#### Goal of the exercise:
From the records below, copy the lines that include "theta".
[Dataset excerpts — start]
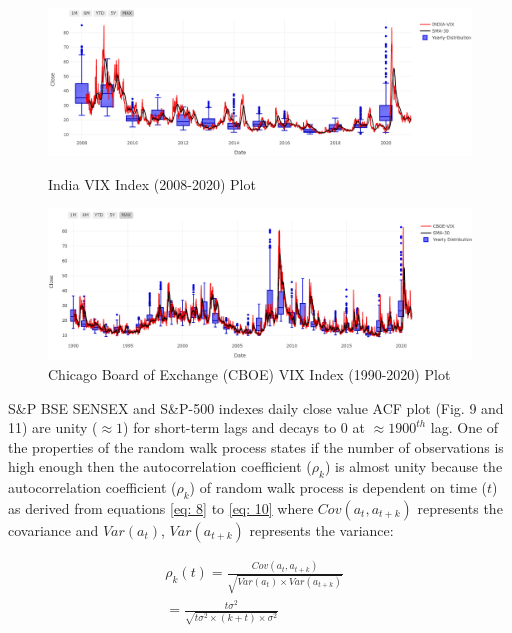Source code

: \documentclass[conference]{IEEEtran}
\begin{document}
\begin{figure}[htbp]
	\centering
	\includegraphics[scale = 1.5, width = 0.50 \textwidth]{images/INDIA-VIX (2008-2020).png}
	\vspace{-0.3in}
	\caption{India VIX Index (2008-2020) Plot}
	\label{fig:india_vix_index}
	
	\vspace{0.1in}
	\includegraphics[scale = 1.5, width = 0.50 \textwidth]{images/CBOE-VIX.png}
	\vspace{-0.3in}
	\caption{Chicago Board of Exchange (CBOE) VIX Index (1990-2020) Plot}
	\label{fig:cboe_vix_index}
\end{figure}

S\&P BSE SENSEX and S\&P-500 indexes daily close value ACF plot (Fig. 9 and 11) are unity ($\approx 1$) for short-term lags and decays to $0$ at $\approx 1900^{th}$ lag. One of the properties of the random walk process states if the number of observations is high enough then the autocorrelation coefficient ($\rho_{k}$) is almost unity because the autocorrelation coefficient ($\rho_{k}$) of random walk process is dependent on time ($t$) as derived from equations \eqref{eq: 8} to \eqref{eq: 10} where $Cov(a_{t}, a_{t+k})$ represents the covariance and $Var(a_{t})$, $Var({a_{t + k}})$ represents the variance:

\begin{align}
\rho_{k}(t) = \frac{Cov(a_{t}, a_{t+k})}{\sqrt{Var(a_{t}) \times Var(a_{t + k})}} \label{eq: 8}& \\ = \frac{t\sigma^{2}}{\sqrt{t\sigma^{2}\times(k + t)\times \sigma^{2}}} \label{eq: 9}
\end{align}

\end{document}
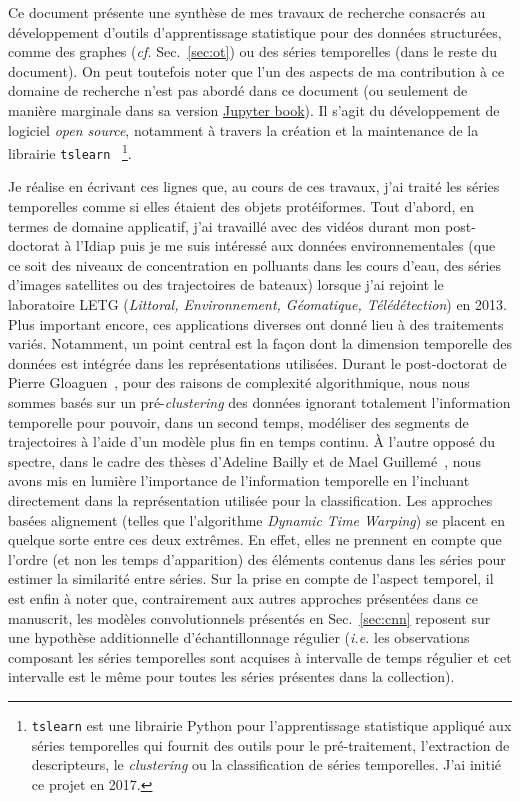Ce document présente une synthèse de mes travaux de recherche consacrés au
développement d'outils d'apprentissage statistique pour des données structurées,
comme des graphes (\emph{cf.} Sec.~\ref{sec:ot}) ou des séries temporelles
(dans le reste du document).
On peut toutefois noter que l'un des aspects de ma contribution à ce domaine de
recherche n'est pas abordé dans ce document (ou seulement de manière marginale
dans sa version
\href{https://rtavenar.github.io/hdr/}{Jupyter book}). Il s'agit du
développement de logiciel \emph{open source}, notamment à travers la création
et la maintenance de la librairie \texttt{tslearn}~\cite{tslearn}%
\footnote{\texttt{tslearn} est une librairie Python pour l'apprentissage
statistique appliqué aux séries temporelles qui fournit des outils pour le
pré-traitement, l'extraction de descripteurs, le \emph{clustering} ou la
classification de séries temporelles. J'ai initié ce projet en 2017.}.

Je réalise en écrivant ces lignes que, au cours de ces travaux, j'ai traité les
séries temporelles comme si elles étaient des objets protéiformes.
Tout d'abord, en termes de domaine applicatif, j'ai travaillé avec des vidéos
durant mon post-doctorat à l'Idiap puis je me suis intéressé aux données
environnementales (que ce soit des niveaux de concentration en polluants dans
les cours d'eau, des séries d'images satellites ou des trajectoires de bateaux)
lorsque j'ai rejoint le laboratoire LETG (\emph{Littoral, Environnement,
Géomatique, Télédétection}) en 2013.
Plus important encore, ces applications diverses ont donné lieu à des
traitements variés.
Notamment, un point central est la façon dont la dimension temporelle des
données est intégrée dans les représentations utilisées.
Durant le post-doctorat de Pierre Gloaguen~\cite{gloaguen2020}, pour des raisons
de complexité algorithmique, nous nous sommes basés sur un pré-\emph{clustering}
des données ignorant totalement l'information temporelle pour pouvoir, dans un
second temps, modéliser des segments de trajectoires à l'aide d'un modèle plus
fin en temps continu.
À l'autre opposé du spectre, dans le cadre des thèses d'Adeline Bailly et de
Mael Guillemé~\cite{guilleme:hal-02513295,tavenard:halshs-01561461},
nous avons mis en lumière l'importance de l'information temporelle en l'incluant
directement dans la représentation utilisée pour la classification.
Les approches basées alignement (telles que l'algorithme
\emph{Dynamic Time Warping})
se placent en quelque sorte entre ces deux extrêmes.
En effet, elles ne prennent en compte que l'ordre (et non les temps
d'apparition) des éléments contenus dans les séries pour estimer la
similarité entre séries.
Sur la prise en compte de l'aspect temporel, il est enfin à noter que,
contrairement aux autres approches présentées dans ce manuscrit, les modèles
convolutionnels présentés en Sec.~\ref{sec:cnn} reposent sur une hypothèse
additionnelle d'échantillonnage régulier (\emph{i.e.}
les observations composant les séries temporelles sont acquises à intervalle de
temps régulier et cet intervalle est le même pour toutes les séries présentes
dans la collection).

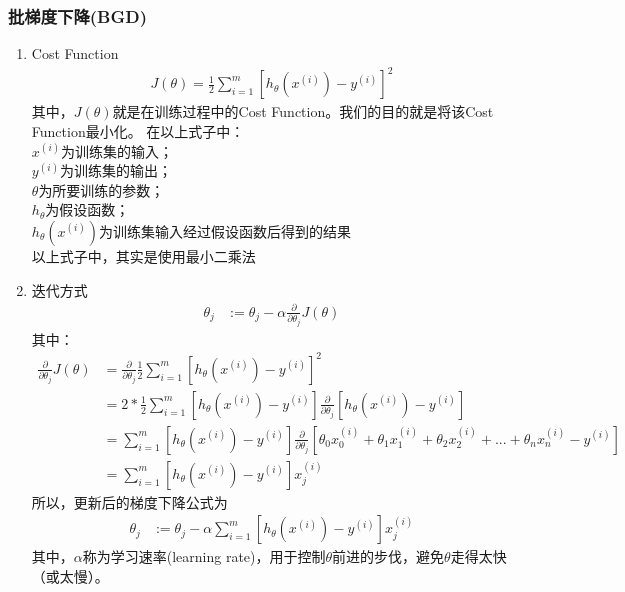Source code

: \subsubsection{批梯度下降(BGD)}
\begin{enumerate}
	\item Cost Function
	\begin{equation}\begin{aligned}
		J(\theta) = \frac{1}{2} \sum_{i=1}^m \left[h_{\theta} {(x^{(i)})} - y^{(i)}\right]^2
	\end{aligned}\end{equation}
	其中，$J(\theta)$就是在训练过程中的Cost Function。我们的目的就是将该Cost Function最小化。
	在以上式子中：\\
		$x^{(i)}$为训练集的输入；\\
		$y^{(i)}$为训练集的输出；\\
		$\theta$为所要训练的参数；\\
		$h_{\theta}$为假设函数；\\
		$h_{\theta} {(x^{(i)})}$为训练集输入经过假设函数后得到的结果\\
		以上式子中，其实是使用最小二乘法

	\item 迭代方式
	\begin{equation}\begin{aligned}
	      \theta_j &:= \theta_j - \alpha \frac{\partial} {\partial \theta_j} J(\theta)
	\end{aligned}\end{equation}
	其中：
	\begin{equation}\begin{aligned}
	      \frac{\partial} {\partial \theta_j} J(\theta) &= \frac{\partial}{\partial \theta_j} \frac{1}{2} \sum_{i=1}^m\left[ h_\theta(x^{(i)}) - y^{(i)} \right]^2 \\
	      &= 2 * \frac{1}{2} \sum_{i=1}^m\left[ h_\theta(x^{(i)}) - y^{(i)} \right] \frac{\partial}{\partial\theta_j}\left[ h_\theta(x^{(i)}) - y^{(i)} \right] \\
	      &= \sum_{i=1}^m\left[ h_\theta(x^{(i)}) - y^{(i)} \right]\frac{\partial}{\partial\theta_j}\left[ \theta_0x_0^{(i)} +  \theta_1x_1^{(i)} + \theta_2x_2^{(i)} + ... + \theta_nx_n^{(i)} - y^{(i)} \right] \\
	      &= \sum_{i=1}^m\left[ h_\theta(x^{(i)}) - y^{(i)} \right]x_j^{(i)}
	\end{aligned}\end{equation}
	所以，更新后的梯度下降公式为
	\begin{equation}\begin{aligned}
		\theta_j &:= \theta_j - \alpha \sum_{i=1}^m \left[ h_\theta(x^{(i)}) - y^{(i)} \right]x_j^{(i)}
	\end{aligned}\end{equation}
	其中，$\alpha$称为学习速率(learning rate)，用于控制$\theta$前进的步伐，避免$\theta$走得太快（或太慢）。\\


\end{enumerate}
[Dataset excerpts — finish]
#### Task response:
		J(\theta) = \frac{1}{2} \sum_{i=1}^m \left[h_{\theta} {(x^{(i)})} - y^{(i)}\right]^2
	其中，$J(\theta)$就是在训练过程中的Cost Function。我们的目的就是将该Cost Function最小化。
		$\theta$为所要训练的参数；\\
		$h_{\theta}$为假设函数；\\
		$h_{\theta} {(x^{(i)})}$为训练集输入经过假设函数后得到的结果\\
	      \theta_j &:= \theta_j - \alpha \frac{\partial} {\partial \theta_j} J(\theta)
	      \frac{\partial} {\partial \theta_j} J(\theta) &= \frac{\partial}{\partial \theta_j} \frac{1}{2} \sum_{i=1}^m\left[ h_\theta(x^{(i)}) - y^{(i)} \right]^2 \\
	      &= 2 * \frac{1}{2} \sum_{i=1}^m\left[ h_\theta(x^{(i)}) - y^{(i)} \right] \frac{\partial}{\partial\theta_j}\left[ h_\theta(x^{(i)}) - y^{(i)} \right] \\
	      &= \sum_{i=1}^m\left[ h_\theta(x^{(i)}) - y^{(i)} \right]\frac{\partial}{\partial\theta_j}\left[ \theta_0x_0^{(i)} +  \theta_1x_1^{(i)} + \theta_2x_2^{(i)} + ... + \theta_nx_n^{(i)} - y^{(i)} \right] \\
	      &= \sum_{i=1}^m\left[ h_\theta(x^{(i)}) - y^{(i)} \right]x_j^{(i)}
		\theta_j &:= \theta_j - \alpha \sum_{i=1}^m \left[ h_\theta(x^{(i)}) - y^{(i)} \right]x_j^{(i)}
	其中，$\alpha$称为学习速率(learning rate)，用于控制$\theta$前进的步伐，避免$\theta$走得太快（或太慢）。\\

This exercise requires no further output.